Athersys is a clinical-stage biotechnology company developing novel and proprietary best-in-class therapies designed to extend and enhance the quality of human life. The Company’s focus is on the treatment of medical conditions where there is significant unmet clinical need. Athersys is developing MultiStem®, a patented, adult-derived “off-the-shelf” stem cell product platform, for multiple disease indications in the areas of neurological, cardiovascular and inflammatory and immune disease. The Company currently has six clinical-stage programs including for the treatment of stroke, acute myocardial infarction (AMI), Acute Respiratory Distress Syndrome (ARDS), spinal cord injury and other areas. Athersys has forged a network of strategic alliances and collaborations with leading pharmaceutical and biotechnology companies, as well as world-renowned research and clinical institutions in the U.S. and Europe to further develop its platform and products.
Athersys, Inc. announced today that multipotent adult progenitor cells (MAPC®), used in Athersys’ MultiStem® cell therapy currently in clinical development, are effective in improving the health of animals after acute rodent spinal cord injury. Intravenous administration of MAPC one day after injury prevented loss of spinal cord tissue resulting in significant improvement of walking function and urinary control. These exciting new findings were published today in a peer-reviewed article in Nature’s Scientific Reports http://www.nature.com/articles/srep16795.
Nervous system injuries, including spinal cord injury, traumatic brain injury and stroke, result in excessive inflammation, which is toxic to surrounding healthy tissue. Therefore, modulation of the immune system has long been an acute therapeutic target for neurological injury and disease. In this study, a single dose of MAPC was administered to rodents one day following severe spinal cord injury. Injured animals that received treatment demonstrated significantly improved voluntary control of bladder function, walking ability and preservation of at-risk nervous tissue. Further, the study defines a key mechanism of action of MAPC treatment, which occurs through the modulation of neuro-inflammation, including a significant reduction of inflammatory cell accumulation within the injury.
“The results described in this important publication build on and are consistent with previously completed preclinical and clinical studies in acute neurological injuries, including the Phase 2 study in ischemic stroke,” commented Dr. Robert Mays, Senior Vice President and Head of Neurosciences at Athersys. “The data show consistent mechanisms of action for MultiStem in targeting and modulating the immune system, and enhancing recovery and repair.
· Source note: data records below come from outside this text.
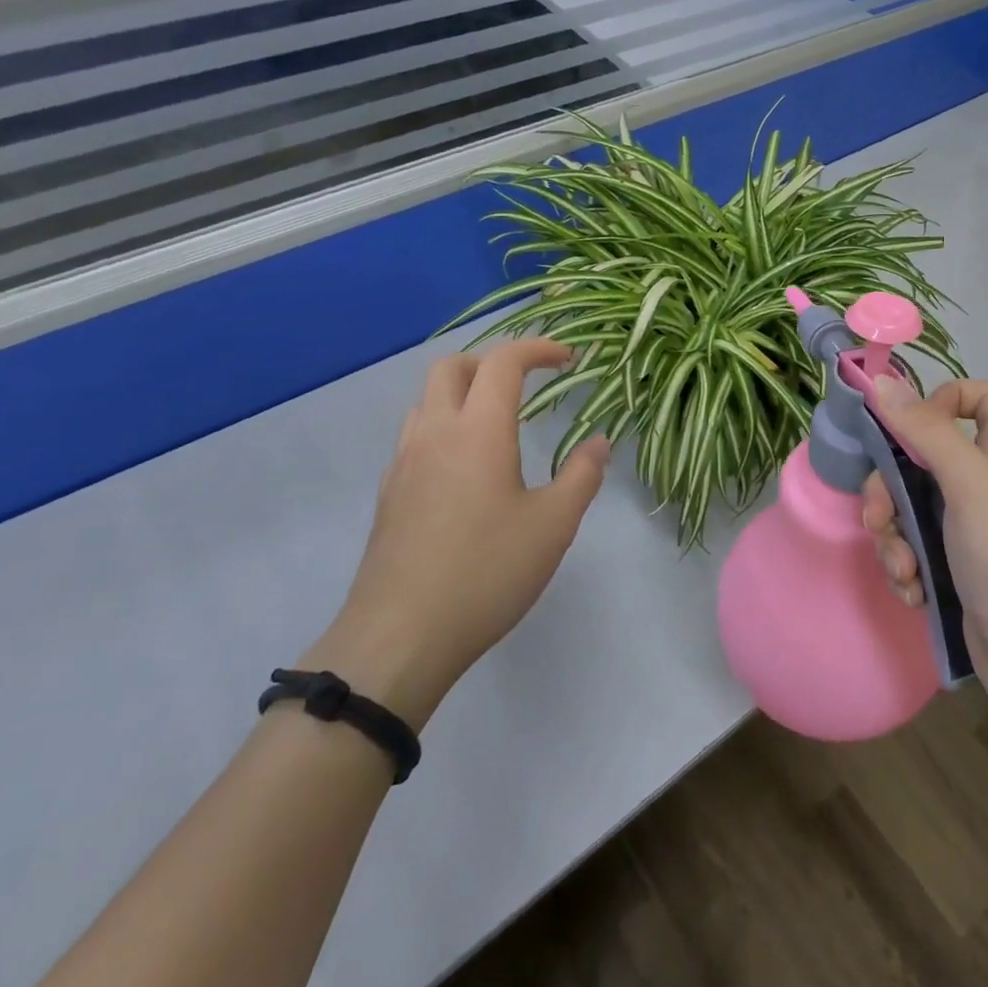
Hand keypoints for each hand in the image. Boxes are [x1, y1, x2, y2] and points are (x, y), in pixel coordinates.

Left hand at [302, 339, 610, 731]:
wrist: (399, 638)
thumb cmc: (485, 573)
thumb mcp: (553, 526)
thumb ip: (582, 476)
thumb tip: (598, 442)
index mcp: (478, 430)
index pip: (503, 361)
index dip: (538, 348)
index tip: (568, 358)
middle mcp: (434, 433)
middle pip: (452, 366)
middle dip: (493, 360)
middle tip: (528, 382)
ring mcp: (403, 462)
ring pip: (427, 399)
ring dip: (463, 390)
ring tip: (498, 420)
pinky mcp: (389, 493)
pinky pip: (415, 434)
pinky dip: (444, 424)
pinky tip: (466, 467)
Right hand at [862, 375, 987, 722]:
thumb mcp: (969, 483)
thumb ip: (926, 430)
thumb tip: (881, 382)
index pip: (983, 396)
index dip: (947, 399)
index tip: (913, 427)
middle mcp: (987, 482)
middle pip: (924, 453)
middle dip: (891, 487)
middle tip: (882, 517)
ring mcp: (970, 526)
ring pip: (909, 503)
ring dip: (893, 535)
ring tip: (902, 569)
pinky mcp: (954, 563)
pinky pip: (914, 544)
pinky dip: (905, 565)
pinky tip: (912, 592)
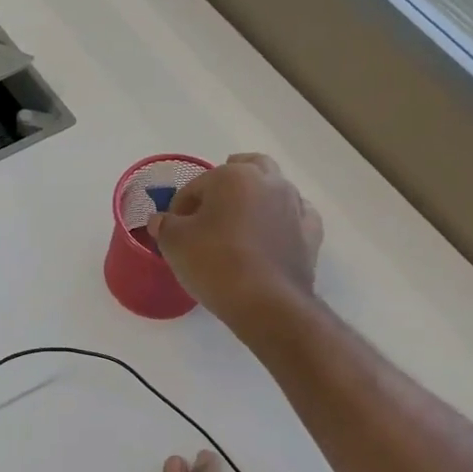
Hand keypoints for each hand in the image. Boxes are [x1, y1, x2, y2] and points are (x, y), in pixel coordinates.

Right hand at [148, 154, 322, 335]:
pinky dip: (283, 219)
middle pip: (247, 167)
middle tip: (211, 206)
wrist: (266, 303)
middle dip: (228, 180)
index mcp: (233, 176)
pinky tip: (272, 233)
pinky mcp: (311, 233)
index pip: (197, 185)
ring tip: (239, 224)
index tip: (173, 228)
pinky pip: (296, 215)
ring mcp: (295, 206)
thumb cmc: (215, 264)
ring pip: (275, 188)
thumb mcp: (174, 243)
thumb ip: (165, 225)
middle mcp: (269, 182)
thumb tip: (162, 221)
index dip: (180, 205)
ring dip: (256, 198)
Importantly, these results support our belief that the intravenous administration of MultiStem may lead to durable and substantial benefits in humans, which is consistent with our clinical observations in other programs. Athersys commends the outstanding work of Jerry Silver’s lab at Case Western Reserve University School of Medicine, and we look forward to additional progress that will enable the clinical translation of this therapy for spinal cord injured patients.”
The authors examined the biodistribution of MAPC cells following injury and observed that large numbers homed to the spleen, a primary reservoir for inflammatory cells in the body. These findings are consistent with other evidence suggesting that a primary effect of this cell therapy occurs through modulation of systemic inflammation via splenic interactions. Close examination of the spinal cord injury site, peripheral blood, and the spleen identified meaningful changes in inflammatory pathways after MAPC administration.
This study builds on a decade-long collaboration between Athersys and Case Western Reserve University School of Medicine, led by Professor Jerry Silver, Ph.D., of the Department of Neurosciences. Dr. Silver stated, “Spinal cord injury continues to devastate the lives of many. Although a great deal of research needs to be undertaken in the field, we are pleased to see that MultiStem therapy is efficacious in promoting the recovery of locomotor and urinary functions in rodents. I am especially excited with this therapy as it circumvents the need for directed therapeutic delivery into the vulnerable, recently injured spinal cord. We look forward to working with Athersys and other leaders in the science community to fill this critical treatment gap.”
This study provides additional strong support for the use of MultiStem as a therapeutic for human acute spinal cord injury with the overall goals of improving quality of life, motor control, and reducing long-term patient care costs. According to the Christopher and Dana Reeve Foundation, the cost of spinal cord injury is estimated to be from $500,000 to more than $3 million per patient, depending on severity. Donna Sullivan, Project Director for Unite 2 Fight Paralysis, commented, “We are excited by these results in rodent models of spinal cord injury, which demonstrate that MultiStem therapy may have the potential to enhance patients’ lives by improving critical locomotor and bladder functions. Improvement in these functions will reduce the many life threatening secondary conditions, which are a result of the loss of these functions. Unite 2 Fight Paralysis looks forward to additional opportunities to partner with this team of scientists to bring this cell therapy to the bedside.”
The research was coordinated by Dr. Sarah Busch and other Athersys scientists in collaboration with Dr. Jerry Silver, graduate student Marc DePaul, and other scientists from Case Western Reserve University School of Medicine, with grant support from The Ohio Third Frontier.